Based on numerical tool improvements, the modelling of hydraulic stimulation tests performed in the Soultz wells, followed by a post-stimulation hydraulic injection test, has been carried out. In a first step, the results show how the irreversible permeability increase is created by shearing within the fault zone plane during the hydraulic stimulation tests and the existence of a remaining hydraulic aperture once the well has been shutdown. As a second step, the 2005 circulation test was successfully simulated by taking into account the tracer (fluorescein) response in the two production wells GPK2 and GPK4. This transport modelling procedure takes into account the complexity of the fracture network at different scales (small-scale fractures, fracture zones) as well as the stress field.

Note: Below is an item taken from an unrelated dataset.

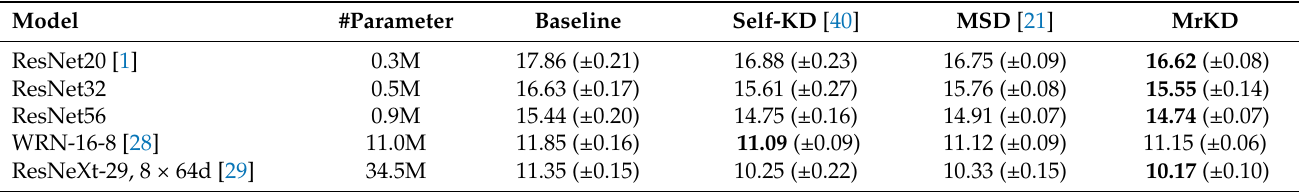
Figure 10. Samples from the CINIC-10 dataset. Upper : inherit from the CIFAR-10 dataset. Lower : extended from ImageNet dataset. The labels from left to right: plane, ship, bird, dog, car, cat, horse, and deer. Table 5. Test error rate comparison on the CINIC-10 [27] dataset (mean( ± standard deviation), in %).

The chosen heat-power conversion scheme is the organic Rankine cycle (ORC). Thus, a first 1.5 MWe ORC unit was designed and ordered to a European consortium. The different components of the power plant have been installed and power production of the first geothermal kWh was achieved on June 2008. However, to reach a significant fluid production, it is necessary to install down-hole production pumps, because the artesian production is not sufficient. Thus, two types of production pumps were deployed and tested in the wells: a line shaft pump (LSP) and a electro- submersible pump (ESP). Several hydraulic circulation tests were done with two wells (GPK2, GPK3) in summer 2008 and March 2009, and with three wells (GPK2, GPK3, GPK4) in November-December 2008. The first kWh was produced mid-June 2008. Several significant technological improvements were done above the surface (filtering, pump, lubrication system, heat exchanger), and the power plant is close to being fully operational despite some challenges yet to be solved.
At Soultz, corrosion and scaling were investigated based on an on-site testing system using three different steels in order to determine the reaction of those materials to the geothermal brine with high salinity. An innovative corrosion pilot was set up on the geothermal loop at the surface and tested on site. Newly created deposits, mainly sulphates, formed on the surface of samples. Corrosion occurred beneath the deposits and corresponded to pitting. A series of physico-chemical parameters, such as pH, Eh, conductivity and temperature, was measured in the meantime at re-injection conditions.
Microseismic activity related to the development of a geothermal site (stimulation, circulation) is one of the main challenge to solve for minimising large-scale event (M > 2) that could be felt by the local population. A risk analysis of the microseismicity during stimulation has been conducted through a numerical model describing induced seismicity during stimulation of the three deep Soultz wells. This study indicates that production of one or several wells after stimulation decreases the seismic activity. However, large magnitude (post-injection) events may still occur if the reservoir cannot be depressurised quickly enough.
Beyond this project phase, it is expected that this plant will be operating for more than 10 years and will continuously produce the important information flow required to accompany the development of an EGS industry in Europe.